In dit systeem krijgen spelers een extra stimulans om games te winnen. Elke overwinning is drie punten waard, terwijl een gelijkspel slechts één punt waard is en verliezen nog steeds nul waard zijn. Het belangrijkste verschil in dit scoresysteem is dat spelers die een overwinning en een verlies scoren, worden gerangschikt boven degenen die twee gelijke spelen hebben gescoord (drie punten versus twee), dus vechtpartijen worden aangemoedigd.

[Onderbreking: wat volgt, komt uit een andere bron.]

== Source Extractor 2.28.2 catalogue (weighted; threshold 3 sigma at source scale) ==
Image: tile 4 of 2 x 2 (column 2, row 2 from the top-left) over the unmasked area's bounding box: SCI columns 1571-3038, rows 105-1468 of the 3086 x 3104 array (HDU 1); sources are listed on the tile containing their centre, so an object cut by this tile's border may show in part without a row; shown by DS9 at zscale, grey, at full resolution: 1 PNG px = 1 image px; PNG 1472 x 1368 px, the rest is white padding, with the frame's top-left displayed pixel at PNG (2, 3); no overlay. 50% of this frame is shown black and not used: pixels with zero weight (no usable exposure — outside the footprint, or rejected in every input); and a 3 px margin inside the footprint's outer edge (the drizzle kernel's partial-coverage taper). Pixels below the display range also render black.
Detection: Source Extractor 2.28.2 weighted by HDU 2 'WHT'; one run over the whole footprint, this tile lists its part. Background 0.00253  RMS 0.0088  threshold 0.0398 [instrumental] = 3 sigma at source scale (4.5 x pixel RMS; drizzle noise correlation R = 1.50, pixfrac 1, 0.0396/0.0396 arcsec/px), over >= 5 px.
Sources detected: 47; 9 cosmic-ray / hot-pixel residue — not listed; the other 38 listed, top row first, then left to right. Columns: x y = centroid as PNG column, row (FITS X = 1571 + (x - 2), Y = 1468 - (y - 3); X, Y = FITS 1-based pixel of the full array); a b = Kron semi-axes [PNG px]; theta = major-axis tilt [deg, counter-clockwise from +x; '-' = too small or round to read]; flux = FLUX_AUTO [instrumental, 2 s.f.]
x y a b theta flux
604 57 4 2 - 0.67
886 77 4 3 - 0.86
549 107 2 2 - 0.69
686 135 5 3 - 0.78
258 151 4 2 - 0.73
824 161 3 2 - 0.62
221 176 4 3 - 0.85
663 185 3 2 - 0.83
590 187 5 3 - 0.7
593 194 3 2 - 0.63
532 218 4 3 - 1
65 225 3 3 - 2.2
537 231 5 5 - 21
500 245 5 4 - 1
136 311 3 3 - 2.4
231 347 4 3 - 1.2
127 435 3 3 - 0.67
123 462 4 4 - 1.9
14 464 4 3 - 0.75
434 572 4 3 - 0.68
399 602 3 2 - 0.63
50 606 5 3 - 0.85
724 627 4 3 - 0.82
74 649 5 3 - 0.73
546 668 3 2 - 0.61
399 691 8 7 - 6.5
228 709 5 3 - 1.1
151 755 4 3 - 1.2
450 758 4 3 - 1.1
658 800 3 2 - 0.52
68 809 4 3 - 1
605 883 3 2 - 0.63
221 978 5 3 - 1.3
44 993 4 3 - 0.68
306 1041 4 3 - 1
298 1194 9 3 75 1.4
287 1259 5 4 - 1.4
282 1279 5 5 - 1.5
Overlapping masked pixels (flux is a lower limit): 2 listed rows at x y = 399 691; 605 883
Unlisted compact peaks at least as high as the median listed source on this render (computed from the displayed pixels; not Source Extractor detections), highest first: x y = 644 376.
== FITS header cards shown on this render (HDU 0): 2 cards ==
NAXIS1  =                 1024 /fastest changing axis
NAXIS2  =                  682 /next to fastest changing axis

Veel organisatoren hebben een dergelijk scoresysteem gebruikt als een manier om draws in toernooispel te ontmoedigen, misschien wel met enig succes. Aangezien een speler slechts meer dan een derde van zijn beslissende partijen moet winnen om het beter te doen dan elke partij te tekenen, zijn veel risicovolle zetten eigenlijk correct om te spelen, zelfs als de uitkomst onduidelijk is.
Een interessant gevolg van dit scoresysteem is dat het mogelijk is dat een speler die achter iemand zou zijn geëindigd met een traditionele score, boven hen zou eindigen onder het 3-1-0-systeem. Hoewel beide systemen in wezen willekeurig zijn, lijken deze resultaten voor veel spelers nog steeds "onjuist", aangezien het traditionele scoresysteem diep geworteld is geraakt in de schaakcultuur. Een meer overtuigende zorg is het potentieel voor collusie wanneer een dergelijk systeem wordt gebruikt in dubbele round-robin-evenementen, aangezien bevriende spelers het beter zouden kunnen doen door 'winsten uit te wisselen' in plaats van simpelweg twee games tegen elkaar te tekenen.
Andere scoresystemen
Van tijd tot tijd hebben organisatoren meer radicale benaderingen geprobeerd om het scoresysteem te veranderen om hun evenementen op te vrolijken. Een opmerkelijke inspanning van de afgelopen jaren was het Ballard Antidraw Point System, beter bekend als BAPS. Het scoresysteem was het geesteskind van Clint Ballard, een schaakorganisator in Washington die op zoek was naar een manier om ervoor te zorgen dat spelers hun partijen niet zouden willen tekenen. Zijn antwoord was BAPS, dat games als volgt scoorde:
- Black wint: 3 punten
- Witte overwinningen: 2 punten
- Gelijkspel: 1 punt voor zwart, 0 punten voor wit
- Verliezen: 0 punten
Gezien het kleine nadeel voor zwart, krijgt de tweede speler consequent meer punten voor hetzelfde resultaat als wit. Wit heeft echter nog een tweede nadeel: ze krijgen geen enkele punten voor een gelijkspel. Dit maakt een gelijkspel niet beter dan een verlies voor wit. Het scoresysteem werd het meest gebruikt in een "Slugfest" -toernooi dat in 2005 door Ballard werd georganiseerd, maar werd verder niet veel gebruikt.